Nous n’irons pas plus loin me disait le capitaine, trop d’obstacles disait il. Mais nous voulions avancer quitte à nous perdre dans les brumes recouvrant des plaines ou des étendues maritimes à l’horizon incertain.
Nous prîmes alors le « Flux » de Close Talker. Les poumons gonflés et la cage thoracique comme une figure de proue fière et altière nous rejoignirent ces canadiens pour un voyage loin du tumulte des bruits qui se fracassent contre les murs. Close Talker nous ouvre le chemin, chassant les brumes, les nuages bas d’un revers de la main, via une combinaison rythmique, par une aspiration cuivrée, ou en prenant le maximum d’air pour chanter en limitant l’effort, en ne jouant pas avec les forces.

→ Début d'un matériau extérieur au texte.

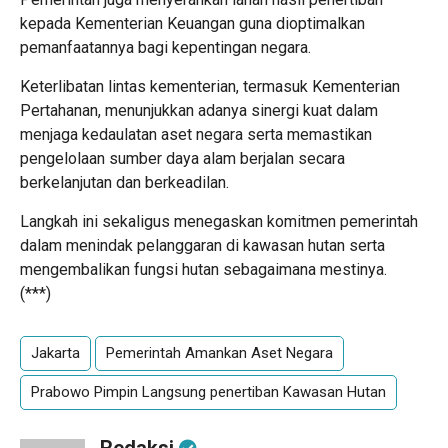
kepada Kementerian Keuangan guna dioptimalkan
pemanfaatannya bagi kepentingan negara.
Keterlibatan lintas kementerian, termasuk Kementerian
Pertahanan, menunjukkan adanya sinergi kuat dalam
menjaga kedaulatan aset negara serta memastikan
pengelolaan sumber daya alam berjalan secara
berkelanjutan dan berkeadilan.
Langkah ini sekaligus menegaskan komitmen pemerintah
dalam menindak pelanggaran di kawasan hutan serta
mengembalikan fungsi hutan sebagaimana mestinya.
(***)
Jakarta
Pemerintah Amankan Aset Negara
Prabowo Pimpin Langsung penertiban Kawasan Hutan
Redaksi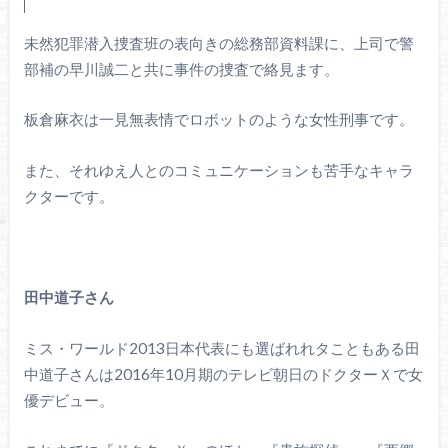
未然犯罪潜入捜査班の表向きの総務部資料課に、上司で警
部補の早川誠二と共に事件の捜査で絡見ます。
板倉麻衣は一見無表情でロボットのような女性刑事です。
また、それゆえ人とのコミュニケーションも苦手なキャラ
クターです。
田中道子さん
ミス・ワールド2013日本代表にも選ばれれタこともある田
中道子さんは2016年10月期のテレビ朝日のドクターＸで女
優デビュー。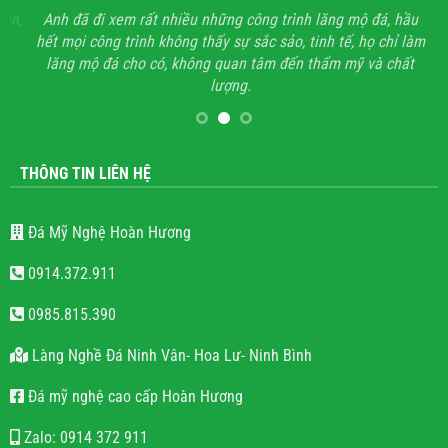
ận,
Anh đã đi xem rất nhiều những công trình lăng mộ đá, hầu
Với
hết mọi công trình không thấy sự sắc sảo, tinh tế, họ chỉ làm
lăng mộ đá cho có, không quan tâm đến thẩm mỹ và chất
lượng.
THÔNG TIN LIÊN HỆ
Đá Mỹ Nghệ Hoàn Hương
0914.372.911
0985.815.390
Làng Nghề Đá Ninh Vân- Hoa Lư- Ninh Bình
Đá mỹ nghệ cao cấp Hoàn Hương
Zalo: 0914 372 911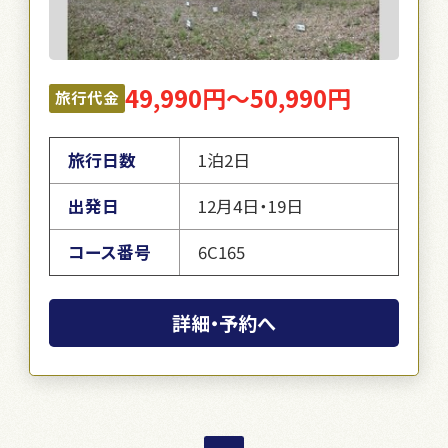
49,990円～50,990円
旅行代金
旅行日数
1泊2日
出発日
12月4日・19日
コース番号
6C165
詳細・予約へ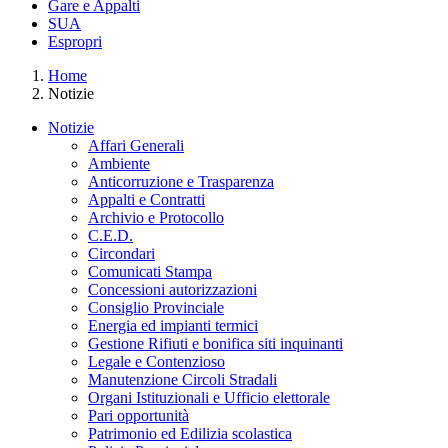
Gare e Appalti
SUA
Espropri
Home
Notizie
Notizie
Affari Generali
Ambiente
Anticorruzione e Trasparenza
Appalti e Contratti
Archivio e Protocollo
C.E.D.
Circondari
Comunicati Stampa
Concessioni autorizzazioni
Consiglio Provinciale
Energia ed impianti termici
Gestione Rifiuti e bonifica siti inquinanti
Legale e Contenzioso
Manutenzione Circoli Stradali
Organi Istituzionali e Ufficio elettorale
Pari opportunità
Patrimonio ed Edilizia scolastica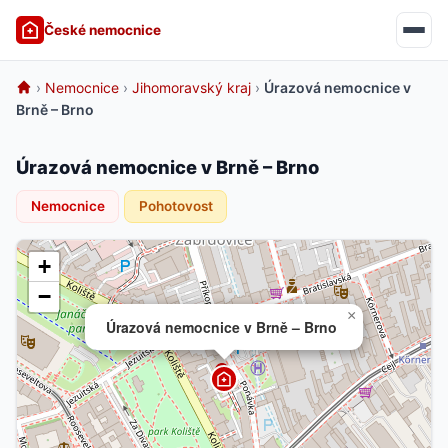
České nemocnice
›
Nemocnice
›
Jihomoravský kraj
›
Úrazová nemocnice v
Brně – Brno
Úrazová nemocnice v Brně – Brno
Nemocnice
Pohotovost
+
−
×
Úrazová nemocnice v Brně – Brno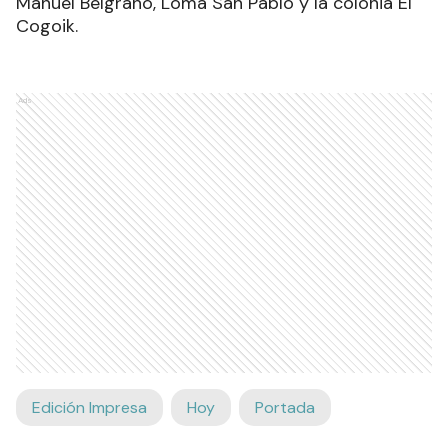
Manuel Belgrano, Loma San Pablo y la colonia El
Cogoik.
Ads
Edición Impresa
Hoy
Portada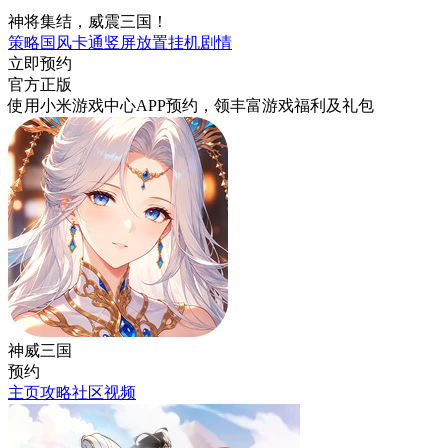
神将集结，威震三国！
策略
国风
卡通
竖屏
放置挂机
剧情
立即预约
官方正版
使用小米游戏中心APP
预约
，领丰富游戏
福利
及
礼包
神威三国
预约
主页
攻略
社区
视频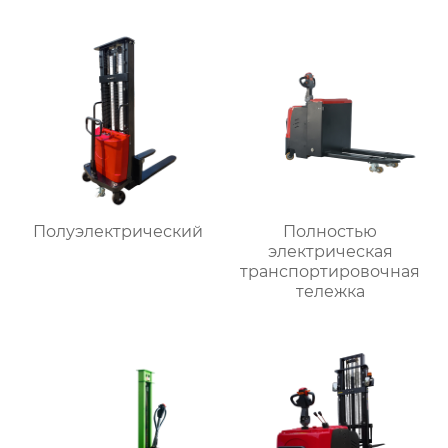
Полуэлектрический
Полностью
электрическая
транспортировочная
тележка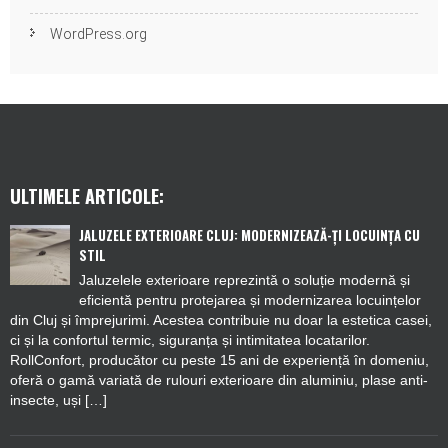
WordPress.org
ULTIMELE ARTICOLE:
JALUZELE EXTERIOARE CLUJ: MODERNIZEAZĂ-ȚI LOCUINȚA CU
STIL
Jaluzelele exterioare reprezintă o soluție modernă și
eficientă pentru protejarea și modernizarea locuințelor
din Cluj și împrejurimi. Acestea contribuie nu doar la estetica casei,
ci și la confortul termic, siguranța și intimitatea locatarilor.
RollConfort, producător cu peste 15 ani de experiență în domeniu,
oferă o gamă variată de rulouri exterioare din aluminiu, plase anti-
insecte, uși […]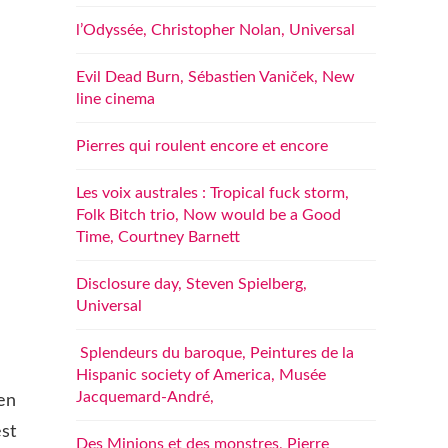
l’Odyssée, Christopher Nolan, Universal
Evil Dead Burn, Sébastien Vaniček, New
line cinema
Pierres qui roulent encore et encore
Les voix australes : Tropical fuck storm,
Folk Bitch trio, Now would be a Good
Time, Courtney Barnett
Disclosure day, Steven Spielberg,
Universal
Splendeurs du baroque, Peintures de la
Hispanic society of America, Musée
Jacquemard-André,
en
st
Des Minions et des monstres, Pierre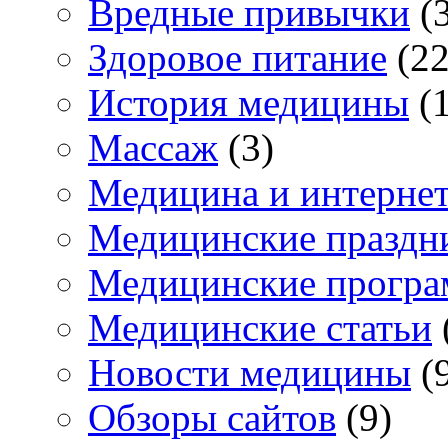
Вредные привычки
(3
Здоровое питание
(22
История медицины
(1
Массаж
(3)
Медицина и интерне
Медицинские праздн
Медицинские прогр
Медицинские статьи
Новости медицины
(
Обзоры сайтов
(9)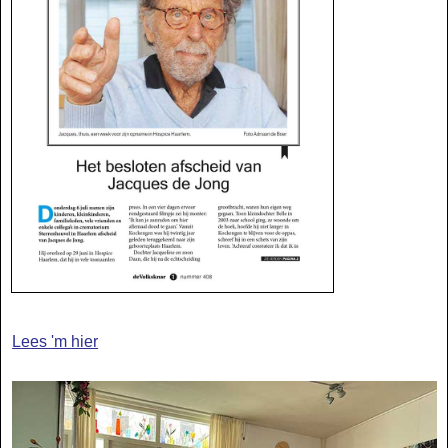
Lees 'm hier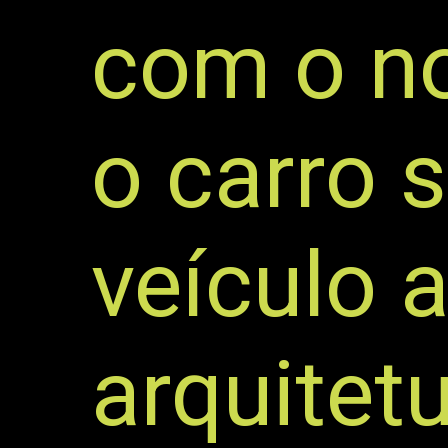
com o no
o carro 
veículo a
arquite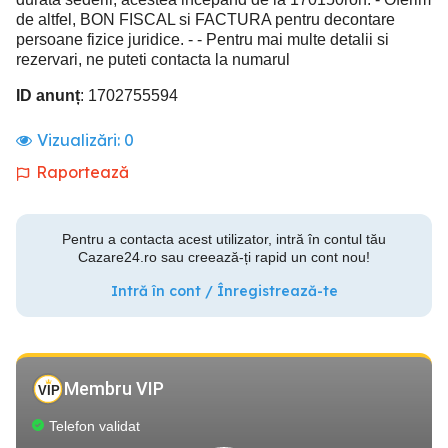
de altfel, BON FISCAL si FACTURA pentru decontare
persoane fizice juridice. - - Pentru mai multe detalii si
rezervari, ne puteti contacta la numarul
ID anunț
: 1702755594
Vizualizări:
0
Raportează
Pentru a contacta acest utilizator, intră în contul tău
Cazare24.ro sau creează-ți rapid un cont nou!
Intră în cont / Înregistrează-te
Membru VIP
Telefon validat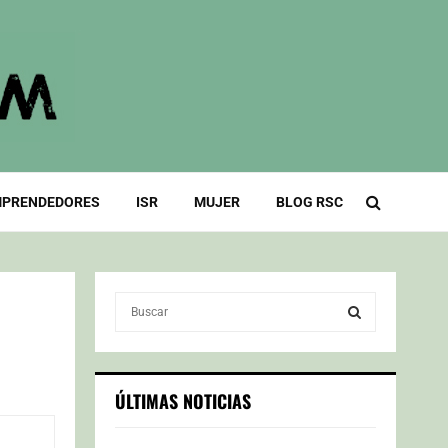
PRENDEDORES
ISR
MUJER
BLOG RSC
S
e
a
S
r
c
E
ÚLTIMAS NOTICIAS
h
f
A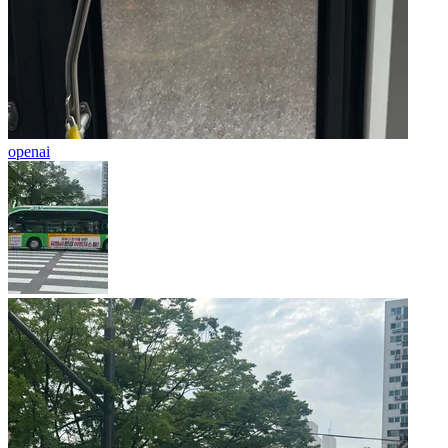
openai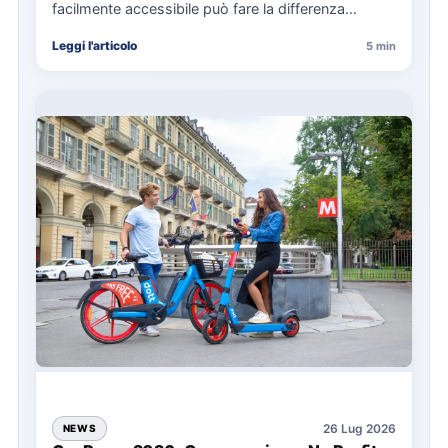
facilmente accessibile può fare la differenza
nell’organizzazione di una giornata in mare,
Leggi l'articolo
5 min
soprattutto…
26 Lug 2026
NEWS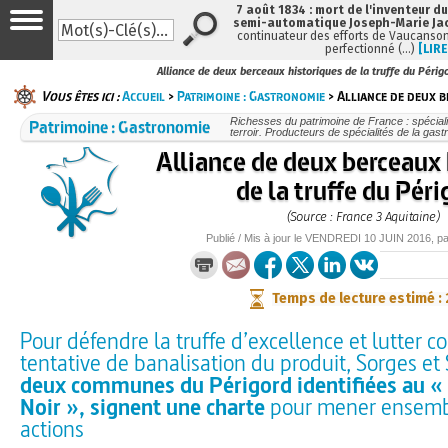
7 août 1834 : mort de l'inventeur du
semi-automatique Joseph-Marie Ja
continuateur des efforts de Vaucanson
perfectionné (…)
[LIRE
Alliance de deux berceaux historiques de la truffe du Périg
Vous êtes ici :
Accueil
>
Patrimoine : Gastronomie
> Alliance de deux 
Patrimoine : Gastronomie
Richesses du patrimoine de France : spécial
terroir. Producteurs de spécialités de la gas
Alliance de deux berceaux 
de la truffe du Péri
(Source : France 3 Aquitaine)
Publié / Mis à jour le
VENDREDI
10 JUIN 2016
, p
Temps de lecture estimé :
Pour défendre la truffe d’excellence et lutter c
tentative de banalisation du produit, Sorges et
deux communes du Périgord identifiées au 
Noir », signent une charte
pour mener ensembl
actions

« Flux » n’est pas un port d’attache, le disque ayant largué les amarres pour un voyage sans retour, oubliant sextant, boussole et bulletin météorologique. Sans jamais tomber dans le lyrisme pompier de pas mal de voyageurs, Close Talker ne se prive pas de sortir la grand voile pour se donner de l’air et pour accélérer l’avancée vers un autre nulle part.
Jouer une ode sur le silence en deux parties quand on est un groupe est quelque chose d’étonnant, mais au combien respectueux de l’espace dans lequel il se déplace, et nous avec lui. « Flux » d’un certaine façon est un « Laid » de James sans les écarts de tenue de Tim Booth, Will Quiring est comme aimanté par la retenue (parfois peut être trop) face à l’immensité des émotions proposées.
Sans être austère, « Flux » aurait parfois gagné à se faire emphatique, à jouer le jeu du grand spectacle. Mais comment reprocher à un groupe un tel voyage, au grés du vent, du temps, des éléments, passant sur les humeurs d’un capitaine qui au final partira aussi avec eux, guidé qu’il sera par l’immensité de « Flux ».